142 Commencement I192
(1)Except as provided by subsections (2) to (4), this Act comes into force on such day as the Secretary of State may by regulations appoint.
(2)The following provisions come into force on the day on which this Act is passed—
(a) section 66 (meaning of “ the 2018 Act ” and “ the UK GDPR ”);
(b)section 78 (searches in response to data subjects’ requests);
(c)Part 1 of Schedule 16 (grant of smart meter communication licences) and section 122 so far as relating to that Part of that Schedule;
(d)section 126 (retention of biometric data and recordable offences);
(e)section 127 (retention of pseudonymised biometric data);
(f)section 128 (retention of biometric data from INTERPOL);
(g)this Part;
(h)any other provision of this Act (including provision modifying other legislation) so far as it confers power to make regulations or is otherwise necessary for enabling the exercise of such a power on or after the day on which this Act is passed.
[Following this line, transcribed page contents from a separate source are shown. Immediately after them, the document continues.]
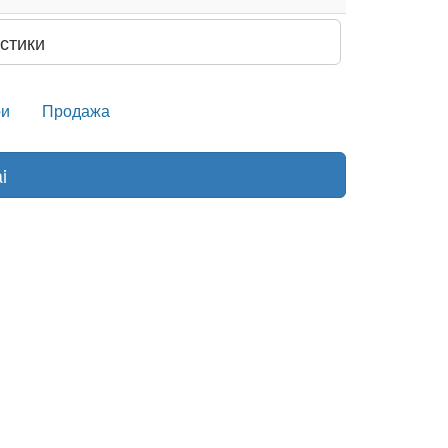
стики
и
Продажа
i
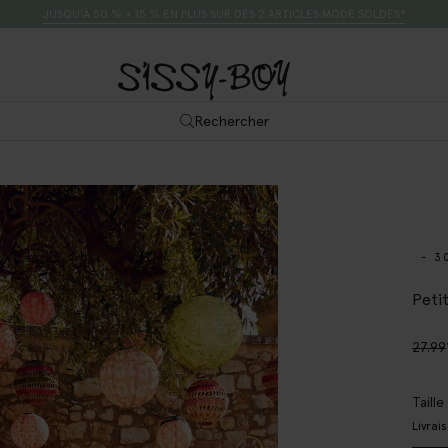
JUSQU’À 50 % + 15 % EN PLUS SUR DÈS 2 ARTICLES MODE SOLDÉS*
Rechercher
- 3
Petit
27.99
Taill
Livrai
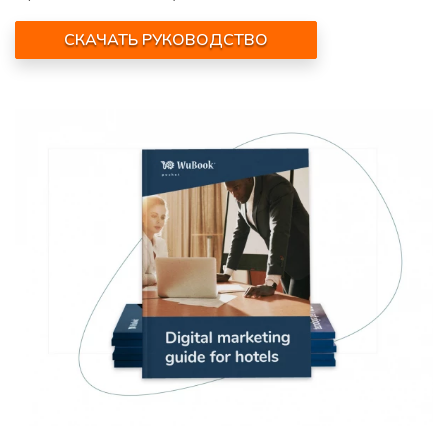
СКАЧАТЬ РУКОВОДСТВО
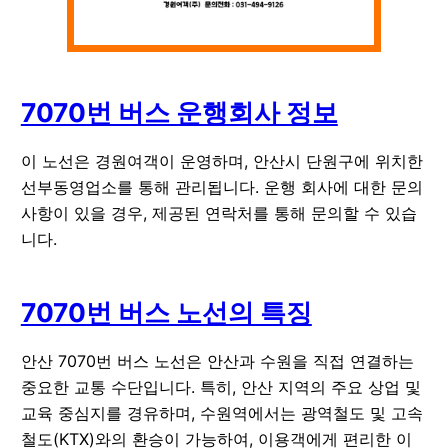
7070번 버스 운행회사 정보
이 노선은 경원여객이 운영하며, 안산시 단원구에 위치한
선부동영업소를 통해 관리됩니다. 운행 회사에 대한 문의
사항이 있을 경우, 제공된 연락처를 통해 문의할 수 있습
니다.
7070번 버스 노선의 특징
안산 7070번 버스 노선은 안산과 수원을 직접 연결하는
중요한 교통 수단입니다. 특히, 안산 지역의 주요 상업 및
교육 중심지를 경유하며, 수원역에서는 광역철도 및 고속
철도(KTX)와의 환승이 가능하여, 이용객에게 편리한 이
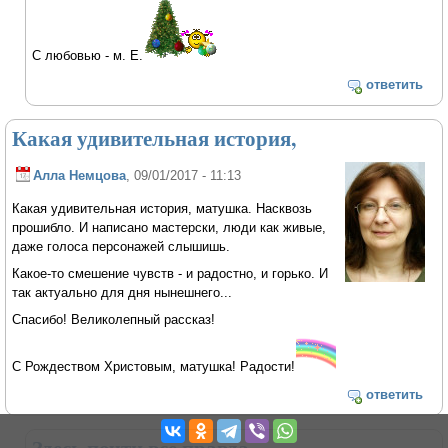
С любовью - м. Е.
ответить
Какая удивительная история,
Алла Немцова
, 09/01/2017 - 11:13
Какая удивительная история, матушка. Насквозь
прошибло. И написано мастерски, люди как живые,
даже голоса персонажей слышишь.
Какое-то смешение чувств - и радостно, и горько. И
так актуально для дня нынешнего...
Спасибо! Великолепный рассказ!
С Рождеством Христовым, матушка! Радости!
ответить
Здесь почти все правда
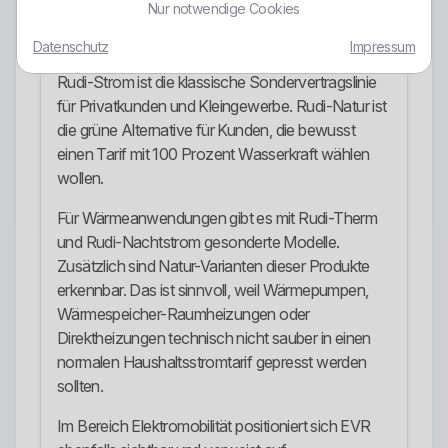
Nur notwendige Cookies
Ersatzversorgung sowie Rudi-Therm und Rudi-
Nachtstrom eine Rolle.
Datenschutz
Impressum
Rudi-Strom ist die klassische Sondervertragslinie
für Privatkunden und Kleingewerbe. Rudi-Natur ist
die grüne Alternative für Kunden, die bewusst
einen Tarif mit 100 Prozent Wasserkraft wählen
wollen.
Für Wärmeanwendungen gibt es mit Rudi-Therm
und Rudi-Nachtstrom gesonderte Modelle.
Zusätzlich sind Natur-Varianten dieser Produkte
erkennbar. Das ist sinnvoll, weil Wärmepumpen,
Wärmespeicher-Raumheizungen oder
Direktheizungen technisch nicht sauber in einen
normalen Haushaltsstromtarif gepresst werden
sollten.
Im Bereich Elektromobilität positioniert sich EVR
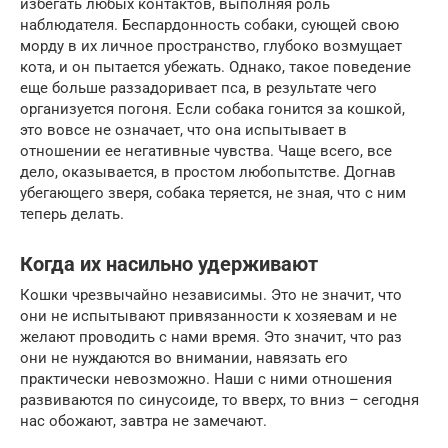
избегать любых контактов, выполняя роль
наблюдателя. Беспардонность собаки, сующей свою
морду в их личное пространство, глубоко возмущает
кота, и он пытается убежать. Однако, такое поведение
еще больше раззадоривает пса, в результате чего
организуется погоня. Если собака гонится за кошкой,
это вовсе не означает, что она испытывает в
отношении ее негативные чувства. Чаще всего, все
дело, оказывается, в простом любопытстве. Догнав
убегающего зверя, собака теряется, не зная, что с ним
теперь делать.
Когда их насильно удерживают
Кошки чрезвычайно независимы. Это не значит, что
они не испытывают привязанности к хозяевам и не
желают проводить с нами время. Это значит, что раз
они не нуждаются во внимании, навязать его
практически невозможно. Наши с ними отношения
развиваются по синусоиде, то вверх, то вниз – сегодня
нас обожают, завтра не замечают.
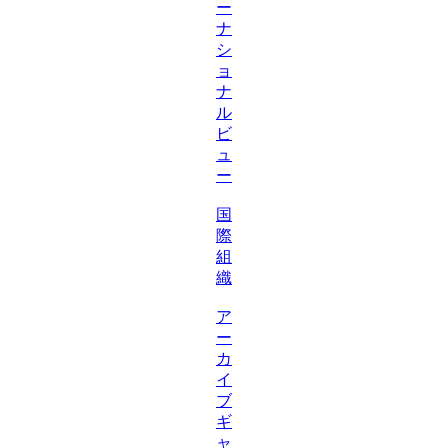
ー
ナ
シ
ョ
ナ
ル
ビ
ュ
ー
国
際
組
織
ア
ー
カ
イ
ブ
ギ
ャ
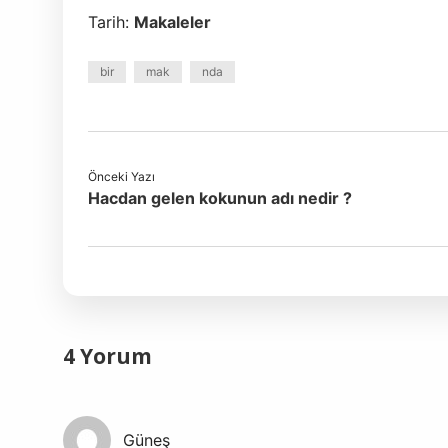
Tarih:
Makaleler
bir
mak
nda
Önceki Yazı
Hacdan gelen kokunun adı nedir ?
4 Yorum
Güneş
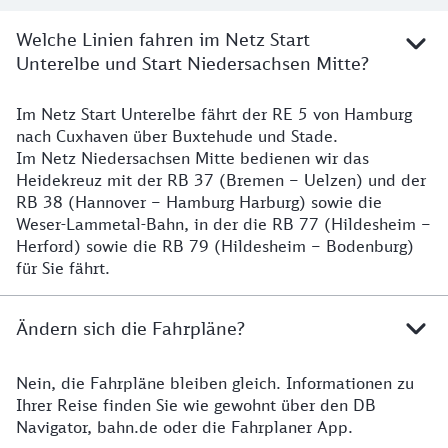
Welche Linien fahren im Netz Start
Unterelbe und Start Niedersachsen Mitte?
Im Netz Start Unterelbe fährt der RE 5 von Hamburg
Details
nach Cuxhaven über Buxtehude und Stade.
Im Netz Niedersachsen Mitte bedienen wir das
Heidekreuz mit der RB 37 (Bremen – Uelzen) und der
RB 38 (Hannover – Hamburg Harburg) sowie die
Weser-Lammetal-Bahn, in der die RB 77 (Hildesheim –
Herford) sowie die RB 79 (Hildesheim – Bodenburg)
für Sie fährt.
Ändern sich die Fahrpläne?
Nein, die Fahrpläne bleiben gleich. Informationen zu
Details zu den Fahrplänen
Ihrer Reise finden Sie wie gewohnt über den DB
Navigator, bahn.de oder die Fahrplaner App.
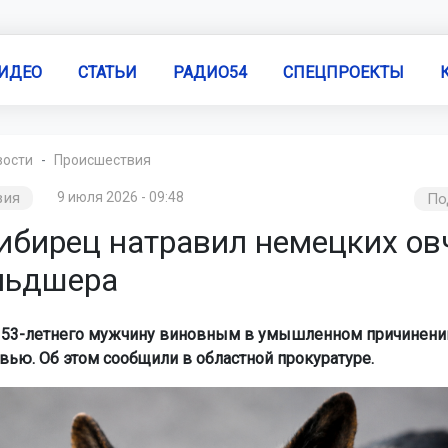
ИДЕО
СТАТЬИ
РАДИО54
СПЕЦПРОЕКТЫ
вости
Происшествия
вия
9 июля 2026 - 09:48
По
ибирец натравил немецких ов
льдшера
 53-летнего мужчину виновным в умышленном причинени
вью. Об этом сообщили в областной прокуратуре.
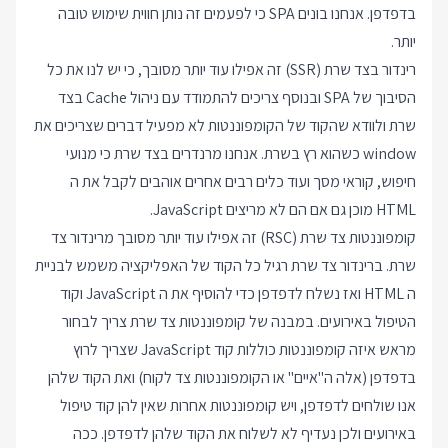
בדפדפן. אנחנו בונים SPA כי לפעמים זה נותן חווית שימוש טובה
יותר.
רינדור בצד שרת (SSR) זה אפילו עוד יותר מסובך, כי יש לנו את כל
הסיבוך של SPA ובנוסף צריכים להתמודד עם ניהול Cache בצד
שרת ולוודא שהקוד של הקומפוננטות לא מפעיל דברים שצריכים את
window כשהוא רץ בשרת. אנחנו מרנדרים בצד שרת כי מנועי
חיפוש, קוראי מסך ועוד כלים רבים אחרים אוהבים לקבל את ה
HTML מוכן גם אם הם לא מריצים JavaScript.
קומפוננטות צד שרת (RSC) זה אפילו עוד יותר מסובך מרינדור צד
שרת. ברינדור צד שרת רגיל כל הקוד של האפליקציה משמש לבניית
ה HTML ואז נשלח לדפדפן כדי להוסיף את ה JavaScript וקוד
הטיפול באירועים. במבנה של קומפוננטות צד שרת צריך לבחור
מראש איזה קומפוננטות כוללות קוד JavaScript שצריך לרוץ
בדפדפן (אלה ה"איים" או הקומפוננטות צד לקוח) ואת הקוד שלהן
אנו שולחים לדפדפן, ויש קומפוננטות אחרות שאין להן קוד טיפול
באירועים ולכן נעדיף לא לשלוח את הקוד שלהן לדפדפן. ככה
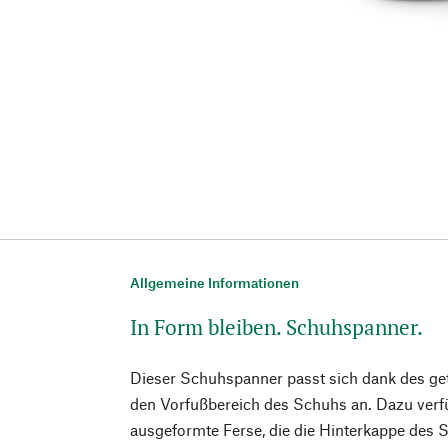
Allgemeine Informationen
In Form bleiben. Schuhspanner.
Dieser Schuhspanner passt sich dank des get
den Vorfußbereich des Schuhs an. Dazu verfüg
ausgeformte Ferse, die die Hinterkappe des 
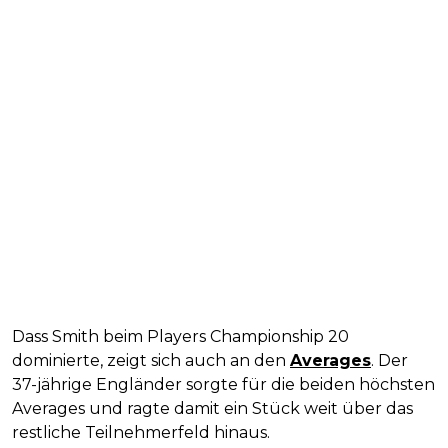
Dass Smith beim Players Championship 20
dominierte, zeigt sich auch an den
Averages
. Der
37-jährige Engländer sorgte für die beiden höchsten
Averages und ragte damit ein Stück weit über das
restliche Teilnehmerfeld hinaus.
(3)The following provisions come into force at the end of the period of two months beginning with the day on which this Act is passed—
(a)section 69 (consent to law enforcement processing);
(b)section 82 (logging of law enforcement processing);
(c)section 96 (notices from the Information Commissioner);
(d)section 97 (power of the Information Commissioner to require documents).
(4)Part 2 of Schedule 16 (grant of smart meter communication licences), and section 122 so far as relating to that Part of that Schedule, come into force on the day on which the first regulations under section 91A(1) of the Energy Act 2008 (inserted by Part 1 of Schedule 16) come into force.
(5)Regulations under this section may make different provision for different purposes.
143 Transitional, transitory and saving provision I193
(1)The Secretary of State may by regulations make transitional, transitory or saving provision in connection with the coming into force of any provision of this Act.
(2)Regulations under this section may amend Schedule 21 to the Data Protection Act 2018 or Part 2 of Schedule 9 to this Act by adding, varying or repealing provision.
(3)Regulations under this section containing provision described in subsection (2) are subject to the negative resolution procedure.
(4)Regulations under this section may make different provision for different purposes.
144 Short title I194
This Act may be cited as the Data (Use and Access) Act 2025.